The tyrosine kinase MET (hepatocyte growth factor receptor) is activated or mutated in a wide range of cancers and is often correlated with a poor prognosis. Precision medicine with positron emission tomography (PET) can potentially aid in the assessment of tumor biochemistry and heterogeneity, which can prompt the selection of the most effective therapeutic regimes. The selective MET inhibitor PF04217903 (1) formed the basis for a bioisosteric replacement, leading to the deoxyfluorinated analog [¹⁸F]2. [¹⁸F]2 could be synthesized with a “hydrous fluoroethylation” protocol in 6.3 ± 2.6% radiochemical yield and a molar activity of >50 GBq/μmol.
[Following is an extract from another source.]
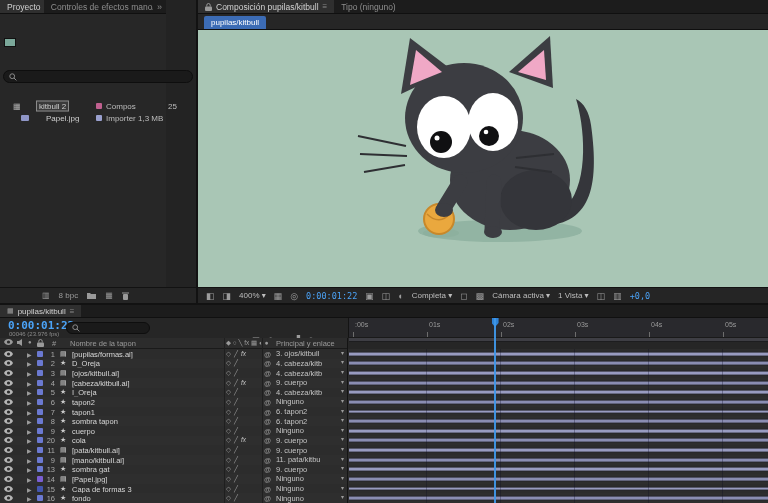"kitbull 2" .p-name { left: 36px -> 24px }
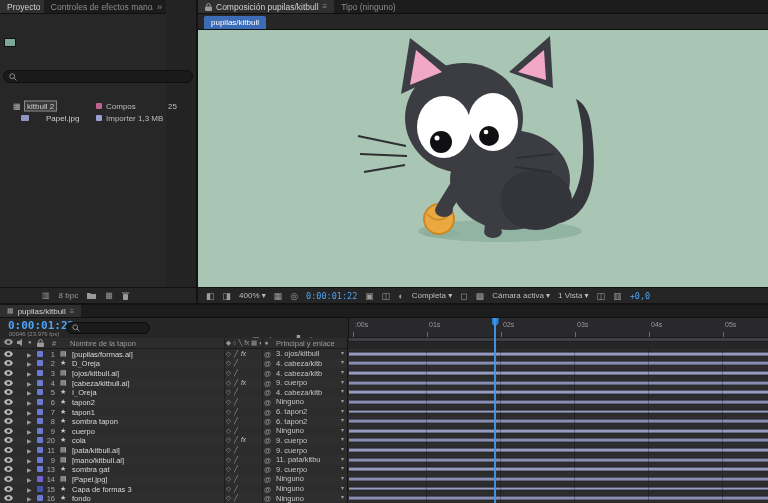"kitbull 2 capas" div.prow { html: none -> <div> <span>▾</span> <span></span> <span></span> <span>kitbull 2 capas</span> <span></span> <span>Carpeta</span> <span></span> <span></span> </div> }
In vitro autoradiography indicated that [¹⁸F]2 selectively binds to MET in PC3 tumor tissue, and in vivo biodistribution in mice showed predominantly a hepatobiliary excretion along with a low retention of radiotracer in other organs.

中文翻译：

---

选择性 MET 激酶正电子发射断层扫描示踪剂的合成和临床前评价


酪氨酸激酶 MET（肝细胞生长因子受体）在多种癌症中被激活或突变，并且通常与不良预后相关。正电子发射断层扫描 (PET) 的精准医学可能有助于评估肿瘤生物化学和异质性，从而促进选择最有效的治疗方案。选择性 MET 抑制剂 PF04217903 (1) 形成了生物等排替代的基础，从而产生了脱氧氟化类似物 [ ¹⁸ F]2。 [ ¹⁸ F]2 可以通过“水合氟乙基化”方案合成，放射化学产率为 6.3 ± 2.6%，摩尔活性 >50 GBq/μmol。体外放射自显影表明，[ ¹⁸ F]2 选择性地与 PC3 肿瘤组织中的 MET 结合，并且小鼠体内的生物分布主要显示出肝胆排泄，而放射性示踪剂在其他器官中的保留量较低。